Masa başında oturduğu koltuktan tüm bilsem öğrencilerinin matematik bilimi adına çalışmalarını çöp ediyor...
Gelip saha araştırması yapmış mı?
Gelip şahsım ile görüşmüş mü?
Bilsem öğrencileri ve bilsem velileri ile görüş mü?
Bilsem’de yıllardır görev yaptığım mesai arkadaşlarıma tek tek sormuş mu beni?
İşin aslını astarını öğrenmek için çaba sarf etmiş mi?
Kurumda huzur bırakmayan yöneticilerine dair hiçbir inceleme yapmadığı halde, her gerilimde orta yolun bulunmasında aktif olarak çaba gösteren ben mi kurumların huzurunu bozmuşum? Yanlı hazırlanan ve bu konuda itirazımı savunma yazımda belirttiğim, son derece gönülsüz ve zorla muhakkiklik yapan memurların muhakkik raporu ile oldu bitti bu iş öyle mi?
Ankara’dan oturduğu yerden at imzayı, kov bilsemden bilsem bilim öğretmenini, kazanılmış haklarını elinden al…
Zaten uyarma cezası vermişler, cezaya itirazım kurulda dahi görüşülmeden, tabiri caizse yangından mal kaçırır gibi, görevden alarak aynı sözümona suçtan iki kez, üstelik orantısız bir şekilde görevden almak suretiyle, tüm öğrencilerimi de mağdur ederek kamu yararına nasıl bir iş yapmış olunuyor? Bu kadar mı yüksek tehlike arz ediyorum?
Şahane sistem...
Kaç yıldır mobbing görüyorum, sırf liyakat istiyorum diye…
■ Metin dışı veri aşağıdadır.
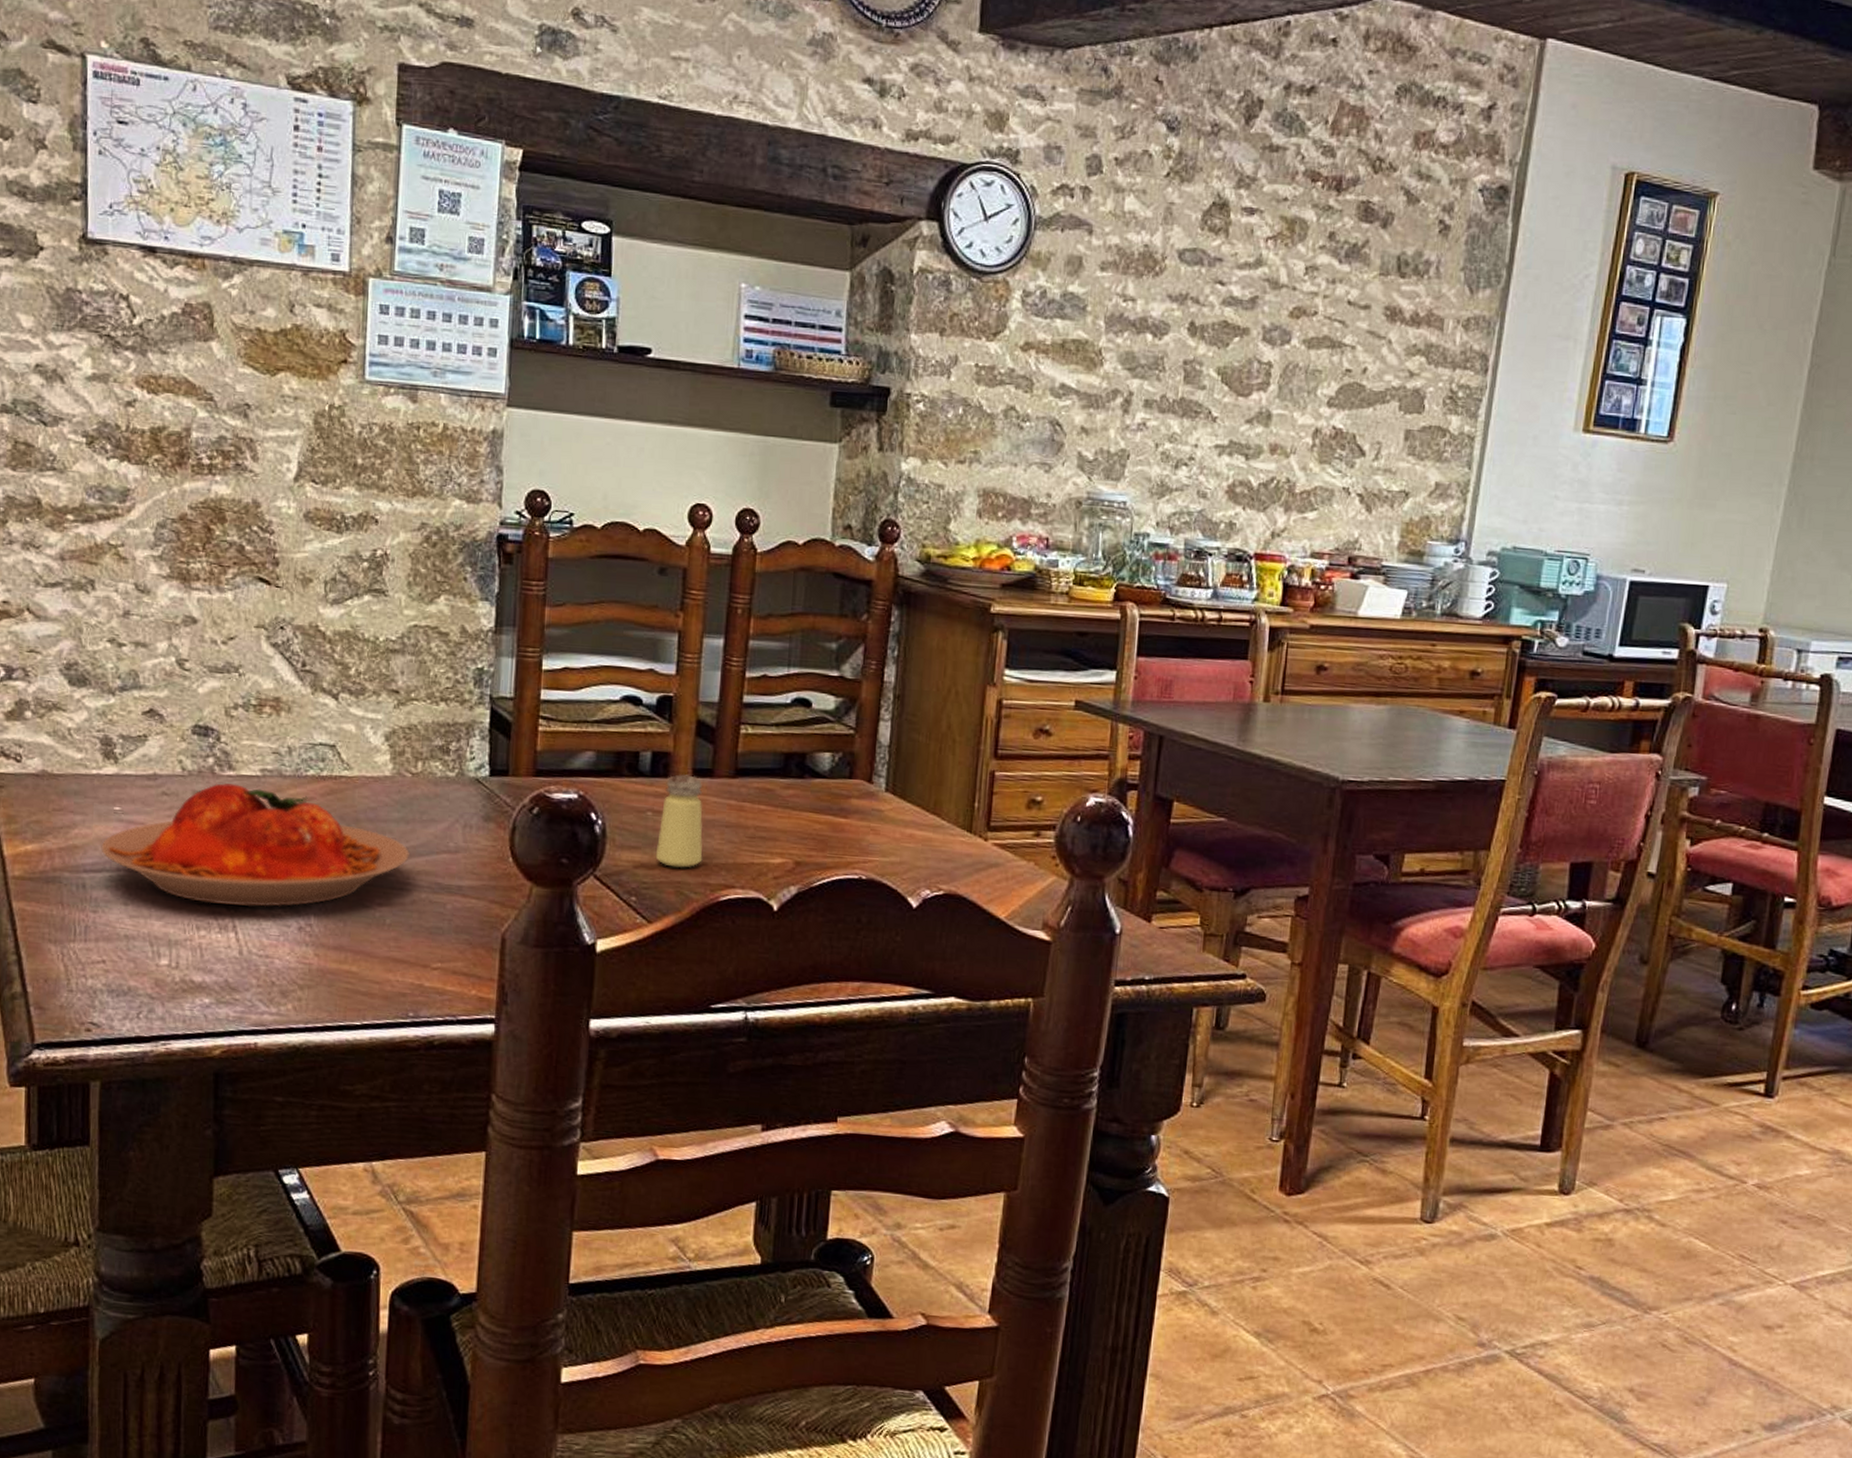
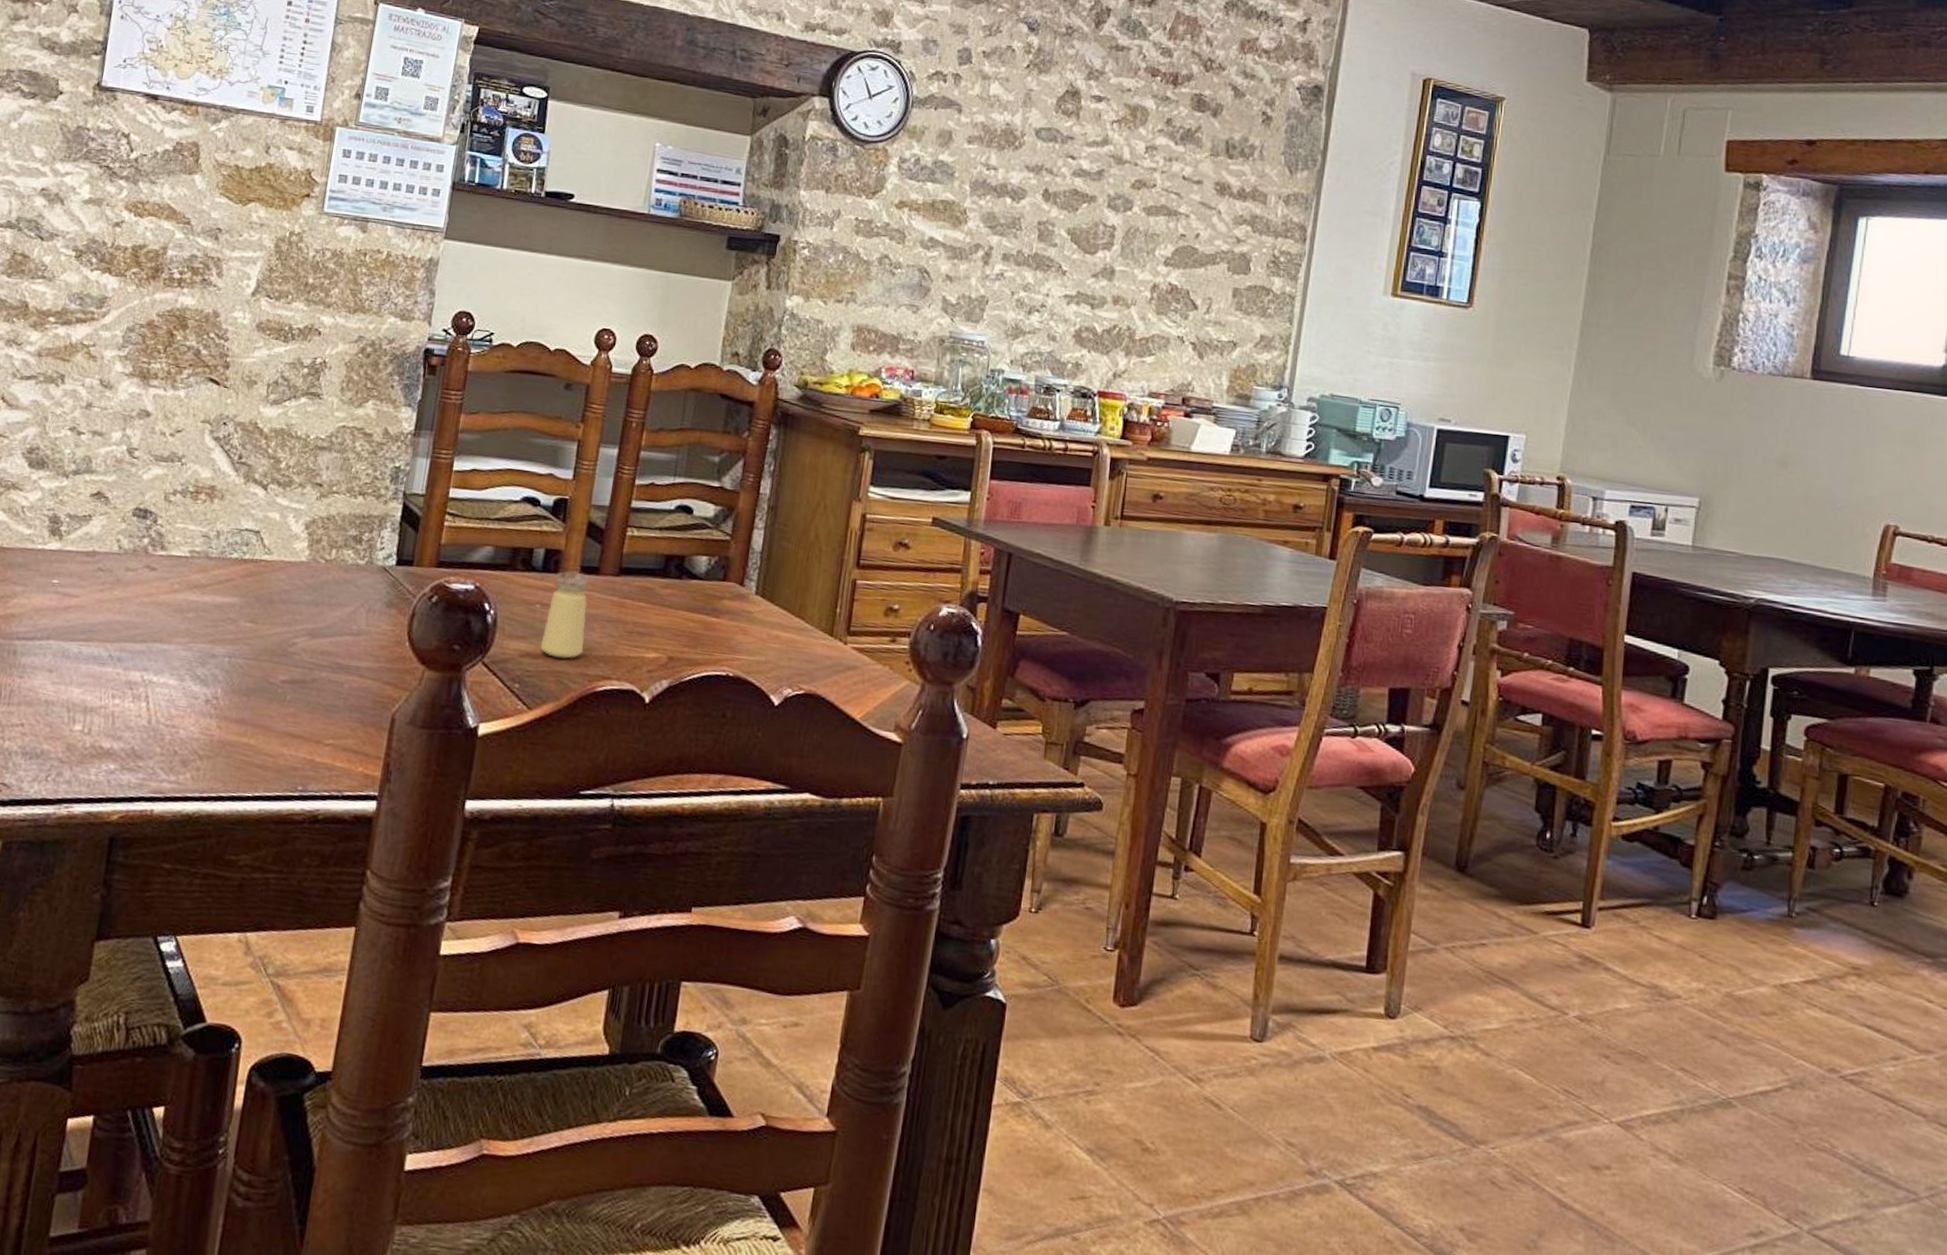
plate: present [101,783,410,907] -> none [35,561,316,680]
Sayın Bakanım, bilsem matematik öğrencileri kendi doktoralı uzman bilsem öğretmenlerini geri istiyor.
Öğrencilerimi ağlatmaya, onların ellerinden haksız yere hukuksuz ve adaletsiz şekilde bilimi ve bilim öğretmenlerini almaya kimsenin hakkı yok.
Eğitimci yazar ve bir köşe yazarı gazeteci olarak hakkımı, hukukumu, kalemim ile arıyorum...
Sicil dosyamı açtığınızda gördüğünüz tek şey başarı, üstün başarı ve ödül belgelerim…
Bunların tamamı bana Resmi kurumlar tarafından verilirken, çağrıldığım her göreve seve seve gidip elimden gelenin fazlasını yapmaya gayret ederken, kendimi daha fazla geliştirmeye çalışıp sayısız eğitime katılıp çeşitli eğitimleri öğretmen arkadaşlarıma verirken, üniversitede öğretim üyesi olarak görev yaparken veya sayısız projede ekip üyesi olarak yeri gelmiş kapıda gelen kişi sayısı istatistiği dahi tutturulmuşken işini aksatmadan yerine getiren ben mi kurumların huzurunu bozar hale gelivermişim, birden bire?
20 yıldır memurum, pırıl pırıl sicilim durduk yere, hay aksi tam da ne zaman bozulmaya çalışılıyor, incelenirse rahatlıkla görülecektir ki ben ne zaman yönetici olmak istemişim, o zaman…
Kafama tuğla düşmedi yani…
Bilim öğretmeniyim, torpilim yok, Balıkesir'de tüm herkesten çok ve tüm herkesten fazla liyakat sahibi bilim öğretmeniyim...
Torpilcilerden değilim, asla da olmadım...
Görevden sürülmeyi naçizane hicretim olarak görürüm ama öğrencilerime bu durumu açıklamakta zorlanıyorum.